A massive, month-long camel festival is celebrated in the desert northeast of Riyadh. Numerous races, camel and accessory bazaars, auctions and beauty contests in several categories attract breeders from all over the world every year, who introduce their animals, acquire new ones and establish new contacts.
The competition offered nearly 66 million dirhams (16 million euros). Many breeders are drawn to unfair practices: plastic surgery on camels is no longer an isolated case. Botox, face-lift, puffy lips, rhinoplasty, erect humps, silicone pads in the right places: all that is known from modern (human) plastic surgery can also be used in a convenient form on beauty. Hormonal therapies are also often used to stimulate muscle growth.
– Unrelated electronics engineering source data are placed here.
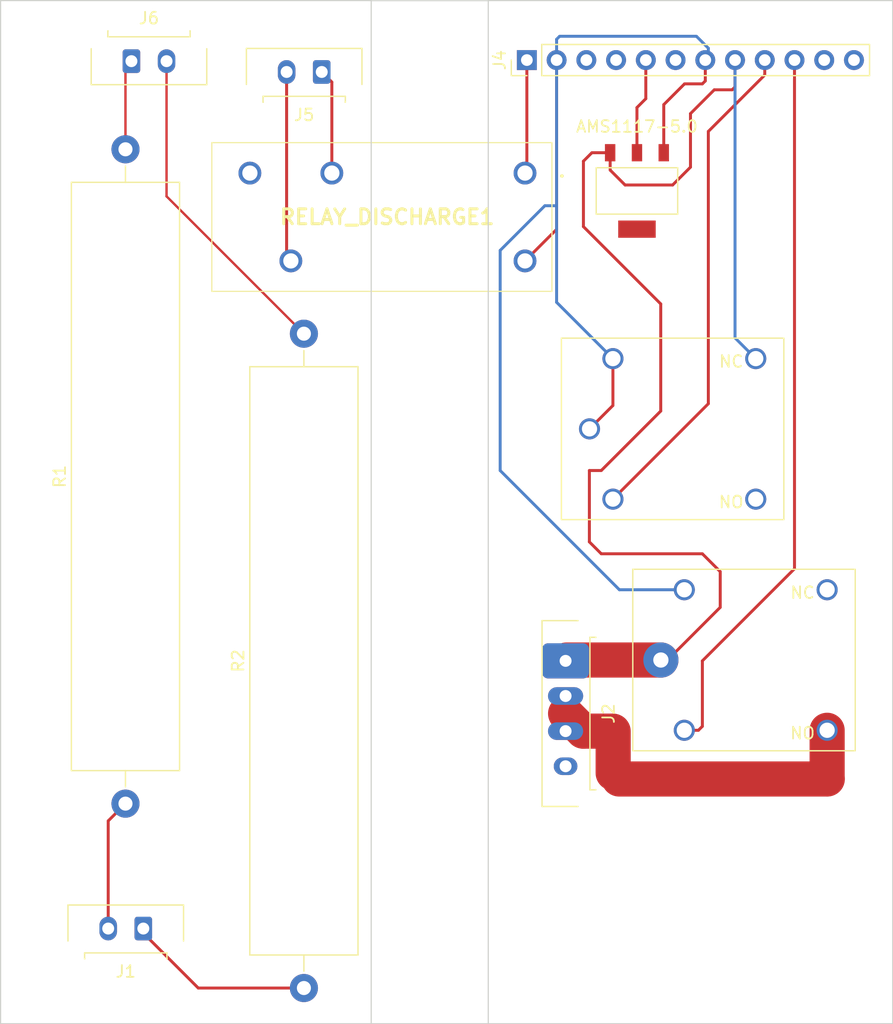
<source format=kicad_pcb>
(kicad_pcb (version 20211014) (generator pcbnew)

  (general
    (thickness 1.6)
  )

  (paper "A4")
  (layers
    (0 "F.Cu" signal)
    (31 "B.Cu" signal)
    (32 "B.Adhes" user "B.Adhesive")
    (33 "F.Adhes" user "F.Adhesive")
    (34 "B.Paste" user)
    (35 "F.Paste" user)
    (36 "B.SilkS" user "B.Silkscreen")
    (37 "F.SilkS" user "F.Silkscreen")
    (38 "B.Mask" user)
    (39 "F.Mask" user)
    (40 "Dwgs.User" user "User.Drawings")
    (41 "Cmts.User" user "User.Comments")
    (42 "Eco1.User" user "User.Eco1")
    (43 "Eco2.User" user "User.Eco2")
    (44 "Edge.Cuts" user)
    (45 "Margin" user)
    (46 "B.CrtYd" user "B.Courtyard")
    (47 "F.CrtYd" user "F.Courtyard")
    (48 "B.Fab" user)
    (49 "F.Fab" user)
    (50 "User.1" user)
    (51 "User.2" user)
    (52 "User.3" user)
    (53 "User.4" user)
    (54 "User.5" user)
    (55 "User.6" user)
    (56 "User.7" user)
    (57 "User.8" user)
    (58 "User.9" user)
  )

  (setup
    (pad_to_mask_clearance 0)
    (pcbplotparams
      (layerselection 0x00010fc_ffffffff)
      (disableapertmacros false)
      (usegerberextensions false)
      (usegerberattributes true)
      (usegerberadvancedattributes true)
      (creategerberjobfile true)
      (svguseinch false)
      (svgprecision 6)
      (excludeedgelayer true)
      (plotframeref false)
      (viasonmask false)
      (mode 1)
      (useauxorigin false)
      (hpglpennumber 1)
      (hpglpenspeed 20)
      (hpglpendiameter 15.000000)
      (dxfpolygonmode true)
      (dxfimperialunits true)
      (dxfusepcbnewfont true)
      (psnegative false)
      (psa4output false)
      (plotreference true)
      (plotvalue true)
      (plotinvisibletext false)
      (sketchpadsonfab false)
      (subtractmaskfromsilk false)
      (outputformat 1)
      (mirror false)
      (drillshape 1)
      (scaleselection 1)
      (outputdirectory "")
    )
  )

  (net 0 "")
  (net 1 "Net-(J1-Pad2)")
  (net 2 "TSMP+")
  (net 3 "Net-(J1-Pad1)")
  (net 4 "TSMP-")
  (net 5 "GND_HALL")
  (net 6 "PUMP_SIGNAL")
  (net 7 "HV_ACTIVE_JNC")
  (net 8 "HV+")
  (net 9 "R_DISCHARGE")
  (net 10 "RADIATOR_FAN")
  (net 11 "LV_FAN")
  (net 12 "FAN_PWR_LEFT")
  (net 13 "5V_HALL")
  (net 14 "HVD_INTERLOCK_IN")
  (net 15 "HVD_INTERLOCK_OUT")
  (net 16 "HALL")
  (net 17 "PUMP")
  (net 18 "unconnected-(J2-Pad4)")
  (net 19 "unconnected-(J4-Pad11)")
  (net 20 "unconnected-(J4-Pad12)")
  (net 21 "unconnected-(K2-Pad1)")
  (net 22 "unconnected-(K3-Pad14)")
  (net 23 "unconnected-(RELAY_DISCHARGE1-Pad3)")

  (footprint "Connector_PinHeader_2.54mm:PinHeader_1x12_P2.54mm_Vertical" (layer "F.Cu") (at 120.137 69.088 90))

  (footprint "Connector_Molex:Molex_Micro-Fit_3.0_43650-0215_1x02_P3.00mm_Vertical" (layer "F.Cu") (at 102.616 70.104 180))

  (footprint "Resistor_THT:R_Axial_Power_L50.0mm_W9.0mm_P55.88mm" (layer "F.Cu") (at 101.092 148.336 90))

  (footprint "Connector_Molex:Molex_Micro-Fit_3.0_43650-0415_1x04_P3.00mm_Vertical" (layer "F.Cu") (at 123.444 120.396 -90))

  (footprint "Goolgle_Drive_Library:G2RL112DC" (layer "F.Cu") (at 119.979 78.74 180))

  (footprint "Goolgle_Drive_Library:HR702NH-DC12V" (layer "F.Cu") (at 123.088 92.834))

  (footprint "Goolgle_Drive_Library:AMS1117-5.0" (layer "F.Cu") (at 129.54 80.264 180))

  (footprint "Connector_Molex:Molex_Micro-Fit_3.0_43650-0215_1x02_P3.00mm_Vertical" (layer "F.Cu") (at 87.376 143.256 180))

  (footprint "Connector_Molex:Molex_Micro-Fit_3.0_43650-0215_1x02_P3.00mm_Vertical" (layer "F.Cu") (at 86.36 69.181))

  (footprint "Goolgle_Drive_Library:HR702NH-DC12V" (layer "F.Cu") (at 129.184 112.574))

  (footprint "Resistor_THT:R_Axial_Power_L50.0mm_W9.0mm_P55.88mm" (layer "F.Cu") (at 85.852 132.588 90))

  (gr_rect (start 106.84 64.008) (end 116.84 151.384) (layer "Edge.Cuts") (width 0.1) (fill none) (tstamp 280be29c-03a3-4728-a3e8-a6fdafbc0fcd))
  (gr_rect (start 75.184 64.008) (end 151.384 151.384) (layer "Edge.Cuts") (width 0.1) (fill none) (tstamp bea05c86-4e7f-4adb-831d-4e4899e4d8e5))
  (gr_text "10mm" (at 112.268 69.088) (layer "Dwgs.User") (tstamp 5a15f409-427e-496d-aa25-a9e67411bb86)
    (effects (font (size 1.5 1.5) (thickness 0.3)))
  )

  (segment (start 84.376 134.064) (end 84.376 143.256) (width 0.25) (layer "F.Cu") (net 1) (tstamp 7c765891-d6bf-464f-8032-16d5f4ab0f81))
  (segment (start 85.852 132.588) (end 84.376 134.064) (width 0.25) (layer "F.Cu") (net 1) (tstamp e41d5009-52f9-439c-a7da-3e5691a4f5f4))
  (segment (start 86.36 69.181) (end 85.852 69.689) (width 0.2) (layer "F.Cu") (net 2) (tstamp 31fe0d43-0da6-4e78-897f-de72b17fb187))
  (segment (start 85.852 69.689) (end 85.852 76.708) (width 0.2) (layer "F.Cu") (net 2) (tstamp 747bdb06-9d7f-4f8f-9adb-0b15755b8f71))
  (segment (start 86.36 69.181) (end 86.868 69.689) (width 0.2) (layer "F.Cu") (net 2) (tstamp b18ee919-cff8-474a-b449-66ea0479efba))
  (segment (start 87.376 143.256) (end 87.376 143.643679) (width 0.25) (layer "F.Cu") (net 3) (tstamp 034aeecc-9029-4200-b40f-7fe54477fe73))
  (segment (start 92.068321 148.336) (end 101.092 148.336) (width 0.25) (layer "F.Cu") (net 3) (tstamp 7829a183-35fe-4065-968f-7a9de1bc7baa))
  (segment (start 87.376 143.643679) (end 92.068321 148.336) (width 0.25) (layer "F.Cu") (net 3) (tstamp b2e182d7-efdd-4f2d-b24f-d0b3a9066301))
  (segment (start 101.092 92.456) (end 89.36 80.724) (width 0.2) (layer "F.Cu") (net 4) (tstamp 8697c7b7-52c1-48a5-9c75-2defe53a8496))
  (segment (start 89.36 80.724) (end 89.36 69.181) (width 0.2) (layer "F.Cu") (net 4) (tstamp f6e32da1-35b5-4dee-9695-ebbdf5c835c6))
  (segment (start 125.488 100.584) (end 127.488 98.584) (width 0.25) (layer "F.Cu") (net 5) (tstamp 33ccceac-bbe0-4668-aa6a-6b8e617a1160))
  (segment (start 131.83 77.0001) (end 131.83 72.894) (width 0.25) (layer "F.Cu") (net 5) (tstamp 41f0e882-f003-48b2-9269-02f17b83e43a))
  (segment (start 122.677 83.542) (end 122.677 69.088) (width 0.25) (layer "F.Cu") (net 5) (tstamp 87658077-8c47-4713-bfe7-00733127fb93))
  (segment (start 127.488 98.584) (end 127.488 94.584) (width 0.25) (layer "F.Cu") (net 5) (tstamp 9ef5bc98-43ff-47ab-9790-5af45c405809))
  (segment (start 119.979 86.24) (end 122.677 83.542) (width 0.25) (layer "F.Cu") (net 5) (tstamp a1fa4f2c-06f5-4b6d-b752-0d8aa6433fbc))
  (segment (start 133.604 71.12) (end 135.128 71.12) (width 0.25) (layer "F.Cu") (net 5) (tstamp af8e1358-29b5-416a-903a-997408cb9a7c))
  (segment (start 131.83 72.894) (end 133.604 71.12) (width 0.25) (layer "F.Cu") (net 5) (tstamp dde74d04-9c8b-4160-980d-4f5d2e20e657))
  (segment (start 135.128 71.12) (end 135.377 70.871) (width 0.25) (layer "F.Cu") (net 5) (tstamp e96543d9-6e8b-4126-9e49-81d9eec2f8d8))
  (segment (start 135.377 70.871) (end 135.377 69.088) (width 0.25) (layer "F.Cu") (net 5) (tstamp eb8c4dd4-4f7a-45e5-b17b-81ae4685edfb))
  (segment (start 135.636 68.829) (end 135.377 69.088) (width 0.25) (layer "B.Cu") (net 5) (tstamp 1106e824-d7f2-498d-a4b1-08e36f3d3929))
  (segment (start 122.677 81.529) (end 122.677 89.773) (width 0.25) (layer "B.Cu") (net 5) (tstamp 3f179273-96e6-4774-b158-63902ed3ef6f))
  (segment (start 122.936 67.056) (end 134.62 67.056) (width 0.25) (layer "B.Cu") (net 5) (tstamp 5d74efba-0e88-4663-92eb-a79901727f6b))
  (segment (start 135.636 68.072) (end 135.636 68.829) (width 0.25) (layer "B.Cu") (net 5) (tstamp 5f6bc197-d6ff-4d0a-bf81-01b00347f058))
  (segment (start 134.62 67.056) (end 135.636 68.072) (width 0.25) (layer "B.Cu") (net 5) (tstamp 7329426c-4cfa-4a7b-9939-b4f4d2c606e5))
  (segment (start 122.677 69.088) (end 122.677 81.529) (width 0.25) (layer "B.Cu") (net 5) (tstamp 76e4fb4b-4952-4fb2-9d4e-0e5c6b8e0c8d))
  (segment (start 122.677 67.315) (end 122.936 67.056) (width 0.25) (layer "B.Cu") (net 5) (tstamp 950bd050-5214-4706-afe8-24edb2e55fe7))
  (segment (start 117.856 104.14) (end 128.04 114.324) (width 0.25) (layer "B.Cu") (net 5) (tstamp 9a9fc47c-a511-4f56-a688-e4dedac8e757))
  (segment (start 122.677 69.088) (end 122.677 67.315) (width 0.25) (layer "B.Cu") (net 5) (tstamp b6f723c1-d017-4db7-97af-da01edaff550))
  (segment (start 122.677 89.773) (end 127.488 94.584) (width 0.25) (layer "B.Cu") (net 5) (tstamp c15ba210-5f77-429d-a3ab-a31c32f4faee))
  (segment (start 121.671 81.529) (end 117.856 85.344) (width 0.25) (layer "B.Cu") (net 5) (tstamp d2ef73b2-0df0-4190-8c8e-0ce7881be8a1))
  (segment (start 122.677 81.529) (end 121.671 81.529) (width 0.25) (layer "B.Cu") (net 5) (tstamp d8a64ecf-1cd1-4c08-a8f4-c1e345d2e8db))
  (segment (start 128.04 114.324) (end 133.584 114.324) (width 0.25) (layer "B.Cu") (net 5) (tstamp df0de152-cd0b-4dab-87a6-8910a0e2030a))
  (segment (start 117.856 85.344) (end 117.856 104.14) (width 0.25) (layer "B.Cu") (net 5) (tstamp e171e69c-2ef1-48b9-bda8-7ede3068e847))
  (segment (start 137.917 92.813) (end 139.688 94.584) (width 0.25) (layer "B.Cu") (net 6) (tstamp 74c1faf7-947e-40ab-9a29-2e1c2c8d6c4c))
  (segment (start 137.917 69.088) (end 137.917 92.813) (width 0.25) (layer "B.Cu") (net 6) (tstamp f5b2caf3-fb2f-4839-9b86-3397f348e5ba))
  (segment (start 120.137 78.896) (end 119.979 79.054) (width 0.25) (layer "F.Cu") (net 7) (tstamp 09cd44b6-7fba-4788-88e3-80cebc945d02))
  (segment (start 120.137 69.088) (end 120.137 78.896) (width 0.25) (layer "F.Cu") (net 7) (tstamp 0a6b6dd5-e112-48f5-a260-5abd98ab6afc))
  (segment (start 102.616 70.104) (end 103.479 70.967) (width 0.25) (layer "F.Cu") (net 8) (tstamp 0648ff1f-38bb-4db3-9299-8d734a2ae012))
  (segment (start 103.479 70.967) (end 103.479 79.054) (width 0.25) (layer "F.Cu") (net 8) (tstamp 9271a8e8-14d5-4bf8-8e14-99bc972fdb29))
  (segment (start 99.616 86.191) (end 99.979 86.554) (width 0.25) (layer "F.Cu") (net 9) (tstamp b37542eb-8c4e-4a2c-a6fc-6007ffab0ea3))
  (segment (start 99.616 70.104) (end 99.616 86.191) (width 0.25) (layer "F.Cu") (net 9) (tstamp e8aec34e-cfff-4714-ab3e-229480672009))
  (segment (start 142.997 69.088) (end 142.997 112.527) (width 0.25) (layer "F.Cu") (net 10) (tstamp 26719278-7e3d-4102-9fea-1048ecbf1692))
  (segment (start 142.997 112.527) (end 135.128 120.396) (width 0.25) (layer "F.Cu") (net 10) (tstamp 2f47130d-ca76-4640-a3cc-74cc62ff0392))
  (segment (start 135.128 120.396) (end 135.128 125.984) (width 0.25) (layer "F.Cu") (net 10) (tstamp 4eea693c-0839-47bf-8e84-3b3bf0ce6824))
  (segment (start 134.788 126.324) (end 133.584 126.324) (width 0.25) (layer "F.Cu") (net 10) (tstamp 73800336-7468-4d5d-b848-e4b03577543d))
  (segment (start 135.128 125.984) (end 134.788 126.324) (width 0.25) (layer "F.Cu") (net 10) (tstamp b9464bc8-7d03-4dfa-b866-4ebdf981c15e))
  (segment (start 126.492 104.14) (end 125.476 104.14) (width 0.25) (layer "F.Cu") (net 11) (tstamp 02b43103-76dc-4a1c-be37-ebd2ef0b761b))
  (segment (start 123.444 120.396) (end 123.516 120.324) (width 0.25) (layer "F.Cu") (net 11) (tstamp 3ff3ec57-8c8c-467f-b7f8-6c603a38da1a))
  (segment (start 124.968 83.312) (end 131.572 89.916) (width 0.25) (layer "F.Cu") (net 11) (tstamp 409e400c-25f6-4eac-b150-0e653ebaf1bc))
  (segment (start 127.25 78.482) (end 128.524 79.756) (width 0.25) (layer "F.Cu") (net 11) (tstamp 40ea8b92-87a9-4e40-b9f6-f137cda1365a))
  (segment (start 125.476 110.236) (end 126.492 111.252) (width 0.25) (layer "F.Cu") (net 11) (tstamp 50f752cb-6c22-4cb8-b1ef-2c102960a082))
  (segment (start 131.572 89.916) (end 131.572 99.06) (width 0.25) (layer "F.Cu") (net 11) (tstamp 5233fc1a-8fca-4057-afac-9aaa44245fcf))
  (segment (start 137.917 71.379) (end 137.917 69.088) (width 0.25) (layer "F.Cu") (net 11) (tstamp 5f8e9291-80cb-46de-b6cc-00ead95c3fa8))
  (segment (start 131.572 99.06) (end 126.492 104.14) (width 0.25) (layer "F.Cu") (net 11) (tstamp 6afdc0e9-6860-44d3-859a-609d3e773d75))
  (segment (start 137.668 71.628) (end 137.917 71.379) (width 0.25) (layer "F.Cu") (net 11) (tstamp 6e493188-c95a-4d86-8005-18f799e6f19e))
  (segment (start 136.144 71.628) (end 137.668 71.628) (width 0.25) (layer "F.Cu") (net 11) (tstamp 6f9cc0b5-d065-41da-8d74-0725780c220d))
  (segment (start 132.588 79.756) (end 134.112 78.232) (width 0.25) (layer "F.Cu") (net 11) (tstamp 83042b8d-a9c5-4b50-bc68-3114ff81c7cf))
  (segment (start 136.652 115.824) (end 132.152 120.324) (width 0.25) (layer "F.Cu") (net 11) (tstamp 8b21a3a1-17ef-4b40-8116-094b20edc469))
  (segment (start 126.492 111.252) (end 135.128 111.252) (width 0.25) (layer "F.Cu") (net 11) (tstamp 8cacbe72-8867-4162-b94f-fc0fe074accf))
  (segment (start 123.516 120.324) (end 131.584 120.324) (width 3) (layer "F.Cu") (net 11) (tstamp 8dc0516e-3692-4ca4-9fa0-dd079002830a))
  (segment (start 127.25 77.0001) (end 127.25 78.482) (width 0.25) (layer "F.Cu") (net 11) (tstamp a05f6500-3bf1-41cd-8e12-89dc68e4a4d8))
  (segment (start 124.968 77.724) (end 124.968 83.312) (width 0.25) (layer "F.Cu") (net 11) (tstamp a4144d87-5ad9-49f4-8ec5-83811acea971))
  (segment (start 132.152 120.324) (end 131.584 120.324) (width 0.25) (layer "F.Cu") (net 11) (tstamp a630bd33-a78a-4cae-aaa2-9db7bdf8b7fa))
  (segment (start 134.112 73.66) (end 136.144 71.628) (width 0.25) (layer "F.Cu") (net 11) (tstamp a6f42a7d-5d26-4d3f-8eb9-e36f53698103))
  (segment (start 125.476 104.14) (end 125.476 110.236) (width 0.25) (layer "F.Cu") (net 11) (tstamp b706fe50-5cf1-4482-b15b-2e3beb67c0a7))
  (segment (start 134.112 78.232) (end 134.112 73.66) (width 0.25) (layer "F.Cu") (net 11) (tstamp c00b8029-7522-4ce2-acb0-752347ed42fd))
  (segment (start 136.652 112.776) (end 136.652 115.824) (width 0.25) (layer "F.Cu") (net 11) (tstamp c882a558-dfc8-4a40-b853-87307a803001))
  (segment (start 127.25 77.0001) (end 125.6919 77.0001) (width 0.25) (layer "F.Cu") (net 11) (tstamp cf35ccdf-f831-49b2-8677-595ecc51a87f))
  (segment (start 125.6919 77.0001) (end 124.968 77.724) (width 0.25) (layer "F.Cu") (net 11) (tstamp cfd10548-b0a7-4a87-a5e0-92f1346e9706))
  (segment (start 128.524 79.756) (end 132.588 79.756) (width 0.25) (layer "F.Cu") (net 11) (tstamp f22668e9-d4e3-4f7d-9f38-77877fc88ea2))
  (segment (start 135.128 111.252) (end 136.652 112.776) (width 0.25) (layer "F.Cu") (net 11) (tstamp f8171abd-7839-40e4-b271-79f172dc8560))
  (segment (start 128.016 130.484) (end 127.508 129.976) (width 0.25) (layer "F.Cu") (net 12) (tstamp 174c2fe0-e23e-4e97-bc7f-3688465dfee5))
  (segment (start 127.508 126.42) (end 127.484 126.396) (width 0.25) (layer "F.Cu") (net 12) (tstamp 3974f184-f390-4e05-bee2-cf0894ce8d7c))
  (segment (start 127.508 129.976) (end 127.508 126.42) (width 3) (layer "F.Cu") (net 12) (tstamp 5ed1be65-b7b5-4806-baf6-ac42323cf158))
  (segment (start 124.944 126.396) (end 123.444 124.896) (width 3) (layer "F.Cu") (net 12) (tstamp 9d3639ae-29b9-4d25-a1a0-c5ee5901d9c9))
  (segment (start 145.784 126.324) (end 145.784 130.472) (width 3) (layer "F.Cu") (net 12) (tstamp a9e8328b-43be-4a1c-b8f7-a1be499a1c50))
  (segment (start 145.796 130.484) (end 128.016 130.484) (width 3) (layer "F.Cu") (net 12) (tstamp ca283ac3-6c25-4e13-9866-209067172265))
  (segment (start 127.484 126.396) (end 124.944 126.396) (width 3) (layer "F.Cu") (net 12) (tstamp cedfe3bf-49ed-470d-a483-974aae65d22d))
  (segment (start 145.784 130.472) (end 145.796 130.484) (width 0.25) (layer "F.Cu") (net 12) (tstamp d9eb2115-5d3e-41c3-adab-ea8096dcfaa1))
  (segment (start 129.54 73.142) (end 129.54 77.0001) (width 0.25) (layer "F.Cu") (net 13) (tstamp 7597ce03-a970-43d1-868d-831e548bb1b7))
  (segment (start 130.297 72.385) (end 129.54 73.142) (width 0.25) (layer "F.Cu") (net 13) (tstamp 95dcd8f3-52b5-40bf-a360-0979a2b15b63))
  (segment (start 130.297 72.385) (end 130.297 69.088) (width 0.25) (layer "F.Cu") (net 13) (tstamp df8e6fa7-9c13-4fbc-a8ef-d15a301f4785))
  (segment (start 140.457 70.363) (end 135.636 75.184) (width 0.25) (layer "F.Cu") (net 17) (tstamp 035a7f48-74c3-499f-abe7-a00d5dc97973))
  (segment (start 135.636 98.436) (end 127.488 106.584) (width 0.25) (layer "F.Cu") (net 17) (tstamp aba0f2e8-71b3-46b4-8e15-76e8d75baef6))
  (segment (start 140.457 69.088) (end 140.457 70.363) (width 0.25) (layer "F.Cu") (net 17) (tstamp b66bb217-a4fb-4911-b91c-ffde6ba160f9))
  (segment (start 135.636 75.184) (end 135.636 98.436) (width 0.25) (layer "F.Cu") (net 17) (tstamp bce94fac-e010-45ba-ae22-93a3c20d991b))

)

</source>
Only natural beauty matters
In the multi-million dollar camel breeding business, competitions also play a major role beyond prize money. Prize-winning animals not only increase their value, but also the value of the entire breed. Unlike beauty pageants and body painting contests, the guidelines for beauty contests are more stringent: according to the organizers, only natural beauty should be evaluated.
According to the Royal Saudi Press Agency, about 40 camels have been excluded from participation this year – a record number in the history of the festival.
During the raid, “specialized and modern” methods were used with which to track down artificial animals. “The association is very keen to prevent any attempt of fraud and forgery,” the jurors said. They also announced severe penalties for those breeders who would attempt to cheat victory.
The use of modern technology in camel racing
In contrast to beauty pageants, modern technology plays an essential role in camel racing: since adults are out of the question for jockeys because of their weight, young children – mostly enslaved children from Pakistan and Bangladesh – are used to being abused and used to. .
Due to serious allegations by human rights organizations, this practice has been banned in Saudi Arabia since 2018 (and much longer everywhere else). Instead of children, small remote-controlled robots are now sitting on animals. Developed in Qatar in 2008, the heavy “robot jockeys” weighing from 2 to 6 kilograms, have a small head and legs so that they can drive a reindeer – they are powered from a car driving next to them.
As with beauty pageants, the same applies to racing: In the multi-million dollar camel breeding business, competitions also play a major role beyond prize money. Prize-winning animals not only increase their value, which can reach several million, but also increase the value of the entire breed.